The mansion still retains its servants’ tunnels, with its basement redeveloped as a sunken garden indicating the original floor plan. We also find impressive cast iron entrance gates, elegantly curved railings, and hand-carved stone pillars, which open onto a half kilometre avenue.
The Moylurg Tower rises from the north-west corner of the ruins of Rockingham House which was destroyed by fire on 10 September 1957. The fire broke out in the lower basement of the house and was discovered by a footman. Five fire stations attended the scene, while the estate workers, people from Boyle, and surrounding areas carried furniture and paintings to safety. Unfortunately, the fire became out of control. The ruins of the house remained vacant before being auctioned off in 1959. The State eventually took over the land and the remaining walls of the house were demolished in September 1971.

The reinforced concrete tower is six-storeys in height and 150 ft tall, originally serviced by a staircase. However, budget restrictions prevented the tower from being built to Fehily’s specifications. The tower is visually exciting.
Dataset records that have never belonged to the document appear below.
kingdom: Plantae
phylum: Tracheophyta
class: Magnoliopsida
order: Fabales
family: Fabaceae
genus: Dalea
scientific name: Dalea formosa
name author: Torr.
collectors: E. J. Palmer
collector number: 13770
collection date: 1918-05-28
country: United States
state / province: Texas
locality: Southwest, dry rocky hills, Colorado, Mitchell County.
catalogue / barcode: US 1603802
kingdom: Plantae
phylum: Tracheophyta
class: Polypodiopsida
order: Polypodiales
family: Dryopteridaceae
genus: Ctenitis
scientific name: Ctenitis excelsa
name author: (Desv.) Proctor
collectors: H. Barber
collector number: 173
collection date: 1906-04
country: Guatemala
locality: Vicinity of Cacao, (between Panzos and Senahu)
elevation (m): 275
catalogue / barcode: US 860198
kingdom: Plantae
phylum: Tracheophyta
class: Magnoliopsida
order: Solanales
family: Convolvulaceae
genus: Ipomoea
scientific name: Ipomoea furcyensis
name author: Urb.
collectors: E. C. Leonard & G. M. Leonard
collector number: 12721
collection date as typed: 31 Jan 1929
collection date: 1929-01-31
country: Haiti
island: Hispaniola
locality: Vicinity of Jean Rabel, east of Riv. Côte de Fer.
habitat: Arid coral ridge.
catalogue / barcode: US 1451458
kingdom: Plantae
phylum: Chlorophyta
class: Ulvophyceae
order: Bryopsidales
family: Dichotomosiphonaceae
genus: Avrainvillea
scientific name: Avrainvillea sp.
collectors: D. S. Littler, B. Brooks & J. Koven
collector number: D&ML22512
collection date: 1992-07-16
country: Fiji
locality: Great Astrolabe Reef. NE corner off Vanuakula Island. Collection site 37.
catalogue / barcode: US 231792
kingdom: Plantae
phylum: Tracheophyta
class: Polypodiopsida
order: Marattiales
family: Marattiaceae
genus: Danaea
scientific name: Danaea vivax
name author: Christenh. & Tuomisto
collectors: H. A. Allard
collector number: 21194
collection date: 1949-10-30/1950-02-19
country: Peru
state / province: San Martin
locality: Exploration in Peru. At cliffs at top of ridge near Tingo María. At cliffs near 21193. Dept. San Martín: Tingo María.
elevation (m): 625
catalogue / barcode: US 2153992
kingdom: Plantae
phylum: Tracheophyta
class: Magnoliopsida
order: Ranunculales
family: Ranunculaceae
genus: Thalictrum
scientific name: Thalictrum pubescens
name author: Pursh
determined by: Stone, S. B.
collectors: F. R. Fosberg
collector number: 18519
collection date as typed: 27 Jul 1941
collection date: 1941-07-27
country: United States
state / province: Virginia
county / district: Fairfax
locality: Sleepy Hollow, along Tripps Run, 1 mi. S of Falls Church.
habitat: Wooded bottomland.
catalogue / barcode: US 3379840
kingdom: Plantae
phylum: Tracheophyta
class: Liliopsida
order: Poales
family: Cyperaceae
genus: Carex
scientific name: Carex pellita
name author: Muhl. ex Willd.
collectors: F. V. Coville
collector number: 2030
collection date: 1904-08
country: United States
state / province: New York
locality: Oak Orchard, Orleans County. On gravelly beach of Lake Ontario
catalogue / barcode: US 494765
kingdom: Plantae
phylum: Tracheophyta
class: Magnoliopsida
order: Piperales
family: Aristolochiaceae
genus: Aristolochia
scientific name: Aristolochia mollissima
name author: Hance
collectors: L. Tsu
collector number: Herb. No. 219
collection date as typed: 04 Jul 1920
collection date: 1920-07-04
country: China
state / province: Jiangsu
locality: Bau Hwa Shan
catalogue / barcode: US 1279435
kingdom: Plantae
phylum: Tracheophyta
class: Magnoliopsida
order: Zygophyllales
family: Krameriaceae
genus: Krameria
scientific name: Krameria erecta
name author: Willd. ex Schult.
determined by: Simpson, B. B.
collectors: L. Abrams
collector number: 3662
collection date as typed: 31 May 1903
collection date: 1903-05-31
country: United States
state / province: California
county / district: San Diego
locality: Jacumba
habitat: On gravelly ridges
Its finishes dance from smooth render to a fluted finish, demonstrating the plasticity of concrete in addition to the gravity-defying projecting balconies. However, the proportions of the tower were compromised when the lift shaft was added in the mid-2000s.
The viewing tower offers spectacular views of mature landscape and Castle Island, formerly ‘The Rock’, which was built as a folly (locally attributed to Nash) during the King family’s reign as one of the largest landowning families in Ireland. Today, Lough Key Forest Park is managed between Coillte and Roscommon County Council.
Fehily did not give into the allure of pastiche, but rather created a tower of its day. It is unique in being a brutalist tower in a rural context. This tower stands as a monument to man-made technology, not in competition with its bucolic surroundings. Moylurg Tower allows us to survey parklands that are now in public ownership. Does this building deserve the title of ugliest building in Ireland?